Clinical value of endoscopic thyroidectomy by gasless unilateral axillary approach in the treatment of elderly papillary thyroid carcinoma based on COX survival analysis
10.3760/cma.j.cn115807-20250408-00093
- VernacularTitle:基于COX生存分析探究经腋窝无充气腔镜手术治疗老年甲状腺乳头状癌的临床价值
- Author:
Houwei ZHU
1
;
Yulin ZHU
1
;
Wanzhong ZHAO
1
Author Information
1. 山东省烟台市烟台山医院甲状腺外科,烟台 264003
- Publication Type:Journal Article
- Keywords:
Survival analysis;
Papillary thyroid carcinoma;
Elderly;
Endoscopic thyroidectomy by gasless unilateral axillary approach
- From:
Chinese Journal of Endocrine Surgery
2025;19(5):720-724
- CountryChina
- Language:Chinese
-
Abstract:
Objective:To explore the clinical value of endoscopic thyroidectomy by gasless unilateral axillary approach (ETGUA) on papillary thyroid carcinoma (PTC) in the elderly based on COX survival analysis.Methods:Clinical data of 51 elderly PTC patients who received traditional open surgery in Yantaishan Hospital, Yantai, Shandong Province from Mar. 2022 to Mar. 2025 were retrospectively analyzed and the patients included in control group.
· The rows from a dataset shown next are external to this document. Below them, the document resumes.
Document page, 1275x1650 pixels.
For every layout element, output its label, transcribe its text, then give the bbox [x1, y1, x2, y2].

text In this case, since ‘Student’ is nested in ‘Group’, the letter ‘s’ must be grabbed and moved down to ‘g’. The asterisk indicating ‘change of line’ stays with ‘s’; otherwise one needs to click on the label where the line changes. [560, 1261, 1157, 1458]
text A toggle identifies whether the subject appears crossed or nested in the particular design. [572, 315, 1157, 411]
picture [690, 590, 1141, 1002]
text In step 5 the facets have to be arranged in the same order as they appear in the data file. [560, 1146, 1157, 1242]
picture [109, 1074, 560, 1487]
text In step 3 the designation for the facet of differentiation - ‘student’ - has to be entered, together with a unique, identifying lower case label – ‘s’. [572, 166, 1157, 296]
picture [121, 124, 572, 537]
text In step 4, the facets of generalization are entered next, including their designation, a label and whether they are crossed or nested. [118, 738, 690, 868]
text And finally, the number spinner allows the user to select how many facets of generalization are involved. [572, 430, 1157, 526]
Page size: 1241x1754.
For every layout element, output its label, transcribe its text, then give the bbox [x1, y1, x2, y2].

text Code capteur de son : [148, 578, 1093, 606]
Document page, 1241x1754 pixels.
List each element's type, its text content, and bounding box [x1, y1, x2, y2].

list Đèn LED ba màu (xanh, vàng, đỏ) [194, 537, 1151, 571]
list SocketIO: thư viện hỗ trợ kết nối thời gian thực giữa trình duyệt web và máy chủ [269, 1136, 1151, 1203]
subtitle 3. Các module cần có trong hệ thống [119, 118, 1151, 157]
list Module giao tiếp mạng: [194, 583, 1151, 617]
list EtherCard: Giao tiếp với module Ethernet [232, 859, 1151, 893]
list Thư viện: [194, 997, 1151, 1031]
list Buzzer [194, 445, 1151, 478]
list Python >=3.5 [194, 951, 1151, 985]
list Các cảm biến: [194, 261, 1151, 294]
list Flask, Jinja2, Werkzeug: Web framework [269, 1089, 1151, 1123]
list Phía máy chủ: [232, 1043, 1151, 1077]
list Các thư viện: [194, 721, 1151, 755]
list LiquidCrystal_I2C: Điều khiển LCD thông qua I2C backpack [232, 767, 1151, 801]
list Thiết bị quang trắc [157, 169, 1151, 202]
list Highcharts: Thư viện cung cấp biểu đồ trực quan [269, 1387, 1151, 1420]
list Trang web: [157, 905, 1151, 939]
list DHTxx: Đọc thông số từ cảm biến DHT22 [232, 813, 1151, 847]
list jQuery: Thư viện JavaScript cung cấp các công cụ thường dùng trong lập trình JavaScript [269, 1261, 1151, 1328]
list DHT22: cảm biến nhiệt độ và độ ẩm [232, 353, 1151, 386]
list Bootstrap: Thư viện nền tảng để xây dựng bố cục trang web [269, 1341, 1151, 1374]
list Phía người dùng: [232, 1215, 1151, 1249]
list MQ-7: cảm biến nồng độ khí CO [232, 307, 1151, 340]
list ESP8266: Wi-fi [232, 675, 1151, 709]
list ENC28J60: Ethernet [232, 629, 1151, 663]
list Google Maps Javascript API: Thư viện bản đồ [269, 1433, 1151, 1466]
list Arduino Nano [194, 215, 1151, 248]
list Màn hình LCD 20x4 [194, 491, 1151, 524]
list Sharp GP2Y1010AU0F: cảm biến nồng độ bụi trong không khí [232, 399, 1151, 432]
Clinical data of 54 elderly PTC patients who were treated with ETGUA during the same period were retrospectively analyzed and the patients were enrolled as observation group. The incidence rates of postoperative complications in the two groups were counted. The clinical related indexes (intraoperative blood loss, number of lymph node dissection, hospitalization time, surgical time) were compared. The survival rate was analyzed at 1 year, 2 years and 3 years after surgery, and the influencing factors of survival time of papillary thyroid carcinoma were analyzed by COX regression model.Results:The intraoperative blood loss in observation group was significantly less than that in control group ( t=12.56, P=0.000) while the number of lymph node dissection and surgical time were significantly more or longer than those in control group ( t=14.71, 13.90, P<0.05). There was no significant difference in hospitalization time between the two groups ( t=1.85, P=0.068). The total incidence rate of postoperative complications in observation group was significantly lower than that in control group ( χ 2= 8.57, P=0.000). Follow-up after 3 years revealed that the survival rate in observation group was significantly higher than that in control group ( χ 2= 4.95, P=0.026). COX survival analysis showed that age, TNM staging and tumor count were the influencing factors of survival time in PTC patients ( χ 2= 9.54, 7.30, 5.41, P=0.002, 0.007, 0.020) . Conclusion:ETGUA has good clinical value on elderly PTC patients, and it is helpful to reduce the degree of intraoperative trauma and the probability of postoperative complications, and improve the prognosis.